The Indian Student Association sponsored a spectacle of music and dancing Saturday night in honor of Holi, the Indian festival of color and spring celebrated after a full moon every March. The three-hour event included 12 separate dance performances in a packed Lisner Auditorium.
ISA members said they offered free admission to the event, a change from past years, to boost attendance and encourage donations to an Indian earthquake relief fund. GW gave the group a reduced rate to rent Lisner.
ISA President Rishi Desai opened the program with a few remarks about Holi and a moment of silence for the victims of a 7.9 magnitude earthquake near Ahmadabad, India.
Groups from American University, University of Maryland and the Guru Nanak Foundation of American performed along with GW dancers. ISA members Anisha Dua and Nandu Machiraju emceed the event.
The performances included a mix of traditional Indian music and dancing combined with current rap and pop-inspired presentations, including two Michael Jackson impersonations.
The Guru Nanak Foundation of America performed the last dance, called Nachda Punjab. Eight male dancers, clad in elaborate yellow and black costumes, incorporated many exciting moves into their routine – at one point forming a human pyramid. The upbeat aura of the dance, combined with lively music and bright colors, captured the essence of the Holi festival.
Color is central to the festival, symbolizing energy, vitality and a passion for life. There are many customs associated with Holi, including the preparation and creation of special foods and clothing for the occasion. The colors represent the earth’s change from winter bleakness to the brilliance of spring.
SA President-elect and ISA member Roger Kapoor thanked students at the event for supporting him through his campaign and through the post-election court battles.
After intermission, guest speaker Arsh Vidya Gurukulam discussed the tragic earthquake in India and described efforts to aid injured victims and families of people who died in the disaster. Donations helped fund construction of a new hospital and much-needed food and medical supplies to the area.

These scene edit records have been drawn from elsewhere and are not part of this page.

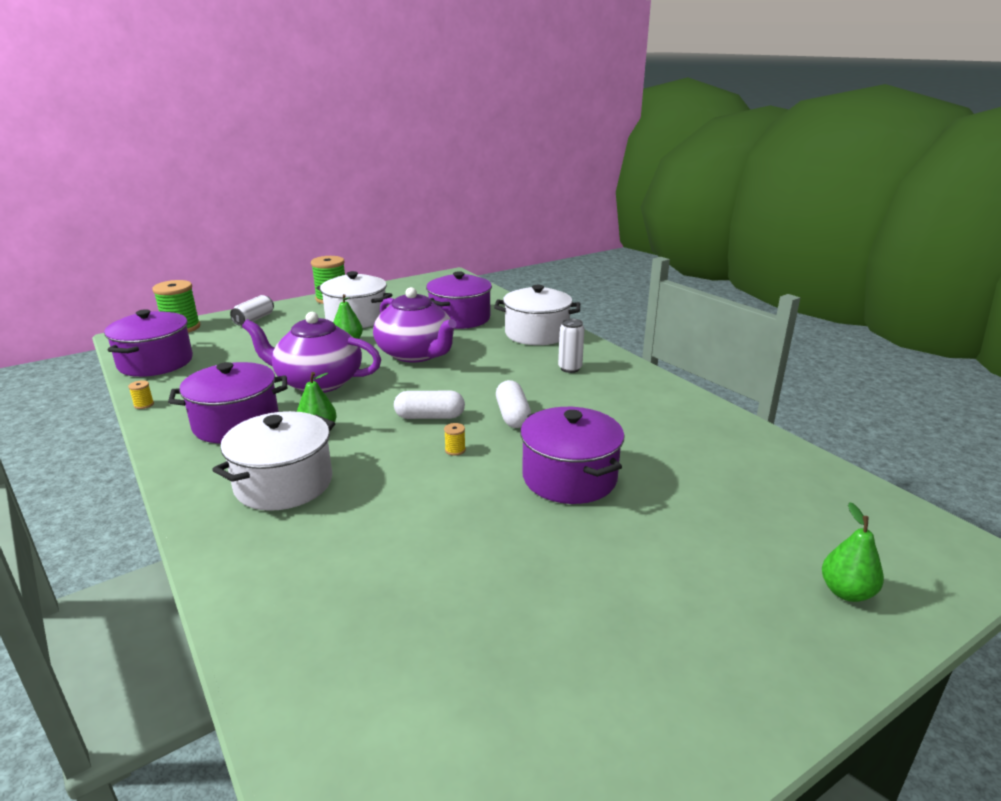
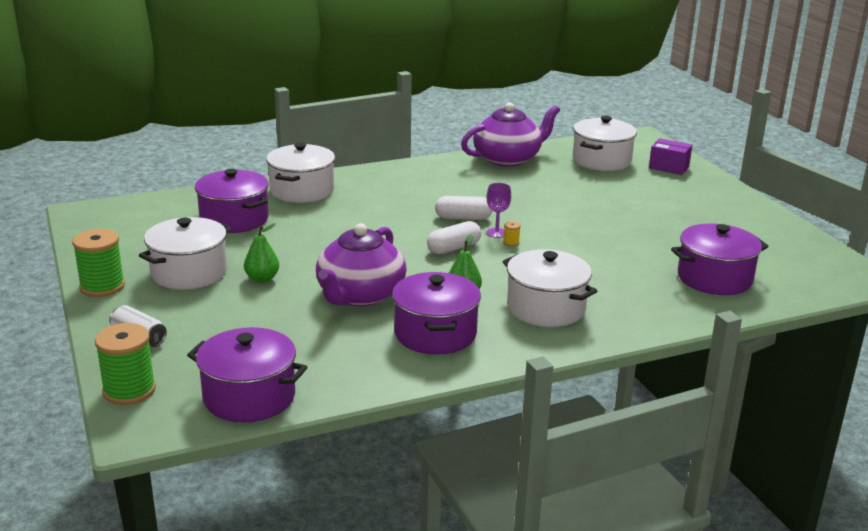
camera: 80 degrees left, 0 degrees up
yellow spool [128,380,154,409] -> none
purple teapot [373,287,457,363] -> purple teapot moved to [461,102,560,167]
white capsule [394,391,465,419] -> white capsule turned 45 degrees clockwise [427,221,481,254]
purple pot [520,407,624,504] -> purple pot moved to [671,223,769,295]
white can [558,319,585,373] -> none
green pear [822,502,884,602] -> purple box [649,138,692,175]
none -> purple goblet [486,183,511,238]
none -> white pot [573,116,637,171]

ISA members said a large donation from University President Stephen Joel Trachtenberg, along with Program Board, Student Association and Residence Hall Association contributions allowed the event to be free of charge.
“If people pay for the ticket, they’re much less inclined to donate further,” Desai said.
“It was great of President Trachtenberg to co-sponsor the event,” said ISA member sophomore Raj Parekh.
In a letter to The Hatchet, Trachtenberg expressed disappointment in the ISA’s decision not to charge for the event. The donation Trachtenberg, made, he wrote, was to allow the ISA to use revenue from admission prices for the earthquake relief fund. Desai said the decision to hold a free event was made before Trachtenberg’s donation.
Although he was not directly involved in the exchange with Trachtenberg Parekh said he was not aware of any arrangements to charge admission.
“Maybe there was some miscommunication,” he said. “The fact that it was free enabled more turnout. People were definitely encouraged to donate more.”
Desai said he hoped cutting the admission fee would encourage donations to the relief fund that were collected throughout the evening.
“It was a great gesture by the ISA to put this event on for free in order to get more donations to aid the earthquake victims in India,” said junior Rupa Sekhar, an ISA member.
Desai said the free admission likely drew a larger number of attendees, “at least double” the number from the previous year, he said.
“We also did a good push for the earthquake, and that was the whole purpose of having the show for free,” he said.
Desai said the group raised over $3,000. This year’s free show attracted over 1,100 people, compared to last year’s show, which charged a nominal fee for admission and only attracted 300 people.
“We pulled in a very significant amount of money,” he said. “Probably more than we would have gotten had it not been free.”